### Aufgabe A
Fasse den Absatz im Textabschnitt, der mit „Das Arbeitsgericht Siegburg hatte“ beginnt, als kurze Stichpunktliste zusammen. Die wichtigsten Fakten müssen erhalten bleiben.

### Textabschnitt
%%
Minderleistung – Kündigung – wieviel Fehler sind erlaubt?

Eine verhaltensbedingte Kündigung kann gerechtfertigt sein, wenn der Arbeitnehmer nach Abmahnung seine arbeitsvertraglichen Pflichten nicht mit der geschuldeten Qualität oder Quantität erfüllt. Der Arbeitnehmer muss tun, was er kann, und zwar so gut, wie er kann. Der Arbeitgeber muss jedoch mit seinem Vortrag das Gericht in die Lage versetzen, feststellen zu können, dass bei dem Arbeitnehmer eine die Durchschnittsleistung erheblich unterschreitende Leistung vorliege. Auch muss er weitere Umstände vortragen, dass und warum darin eine vorwerfbare Pflichtverletzung liege.

Das Arbeitsgericht Siegburg hatte über die Kündigungsschutzklage eines Kfz.-Mechanikers zu entscheiden, dem wegen schlechter Arbeitsleistungen verhaltensbedingt gekündigt worden war. Der Arbeitgeber warf dem Arbeitnehmer vor, bei einem Werkstatttest nur vier von sechs Fehlern erkannt sowie bei einem Auftrag anstehende Servicearbeiten nicht durchgeführt zu haben. Dies schade dem Ruf des Autohauses. Nach drei vorausgegangenen Abmahnungen könne man keinen Besserungswillen beim Kläger feststellen.
%%
### Gegebene Angaben
%%
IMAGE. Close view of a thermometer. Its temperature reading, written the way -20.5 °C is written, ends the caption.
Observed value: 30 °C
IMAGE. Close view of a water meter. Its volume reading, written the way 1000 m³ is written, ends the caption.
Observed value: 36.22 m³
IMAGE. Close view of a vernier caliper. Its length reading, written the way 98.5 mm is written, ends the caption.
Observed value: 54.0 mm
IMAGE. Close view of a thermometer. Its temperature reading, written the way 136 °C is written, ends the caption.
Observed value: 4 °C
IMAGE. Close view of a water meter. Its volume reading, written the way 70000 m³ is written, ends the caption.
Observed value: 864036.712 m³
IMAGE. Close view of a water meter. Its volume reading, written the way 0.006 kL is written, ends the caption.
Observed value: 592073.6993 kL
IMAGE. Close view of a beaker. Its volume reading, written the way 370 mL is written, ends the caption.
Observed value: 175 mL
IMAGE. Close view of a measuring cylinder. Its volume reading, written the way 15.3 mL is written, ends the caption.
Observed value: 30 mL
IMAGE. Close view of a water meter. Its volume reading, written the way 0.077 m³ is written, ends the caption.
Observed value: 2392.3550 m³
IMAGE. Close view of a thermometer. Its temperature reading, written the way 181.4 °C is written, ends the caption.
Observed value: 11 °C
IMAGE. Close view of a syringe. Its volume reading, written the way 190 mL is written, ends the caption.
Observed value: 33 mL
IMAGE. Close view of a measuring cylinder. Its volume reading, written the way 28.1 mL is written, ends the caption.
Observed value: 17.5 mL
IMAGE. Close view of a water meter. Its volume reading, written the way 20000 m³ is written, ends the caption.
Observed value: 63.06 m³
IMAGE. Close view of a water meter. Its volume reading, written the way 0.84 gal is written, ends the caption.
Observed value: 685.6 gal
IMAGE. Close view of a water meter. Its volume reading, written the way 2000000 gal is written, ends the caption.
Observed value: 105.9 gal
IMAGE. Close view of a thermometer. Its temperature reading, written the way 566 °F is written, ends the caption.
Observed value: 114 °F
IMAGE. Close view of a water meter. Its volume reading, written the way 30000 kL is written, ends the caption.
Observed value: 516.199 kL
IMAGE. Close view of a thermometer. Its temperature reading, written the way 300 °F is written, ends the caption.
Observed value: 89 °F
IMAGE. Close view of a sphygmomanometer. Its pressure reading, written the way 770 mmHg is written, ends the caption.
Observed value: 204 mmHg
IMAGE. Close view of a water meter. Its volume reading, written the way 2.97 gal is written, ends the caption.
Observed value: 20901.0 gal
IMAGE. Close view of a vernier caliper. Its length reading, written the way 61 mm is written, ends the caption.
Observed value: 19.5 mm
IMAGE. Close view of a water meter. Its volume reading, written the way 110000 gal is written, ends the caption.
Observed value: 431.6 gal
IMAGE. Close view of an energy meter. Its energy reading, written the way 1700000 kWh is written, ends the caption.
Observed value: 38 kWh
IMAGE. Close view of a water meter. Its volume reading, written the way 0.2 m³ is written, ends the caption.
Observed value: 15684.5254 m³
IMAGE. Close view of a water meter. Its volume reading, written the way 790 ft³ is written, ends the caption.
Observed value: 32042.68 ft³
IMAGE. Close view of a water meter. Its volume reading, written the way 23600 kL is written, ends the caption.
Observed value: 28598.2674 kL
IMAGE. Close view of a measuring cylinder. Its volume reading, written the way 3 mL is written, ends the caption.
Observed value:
%%
### Aufgabe B
Schreib aus der Auflistung nur die Zeilen Wort für Wort ab, beginnend mit der Zeile, die „28.1 mL is written, ends the caption.“ enthält, und endend mit der Zeile, die „Observed value: 63.06 m³“ enthält.

### Erwartete Antwort A
- Das Arbeitsgericht Siegburg entschied über die Kündigungsschutzklage eines Kfz.-Mechanikers. Ihm war wegen schlechter Arbeitsleistungen verhaltensbedingt gekündigt worden.
- Vorwurf des Arbeitgebers: Bei einem Werkstatttest erkannte er nur vier von sechs Fehlern.
- Außerdem führte er bei einem Auftrag anstehende Servicearbeiten nicht durch.
- Das schade laut Arbeitgeber dem Ruf des Autohauses.
- Nach drei Abmahnungen sah der Arbeitgeber beim Kläger keinen Besserungswillen.

### Erwartete Antwort B
IMAGE. Close view of a measuring cylinder. Its volume reading, written the way 28.1 mL is written, ends the caption.
Observed value: 17.5 mL
IMAGE. Close view of a water meter. Its volume reading, written the way 20000 m³ is written, ends the caption.
Observed value: 63.06 m³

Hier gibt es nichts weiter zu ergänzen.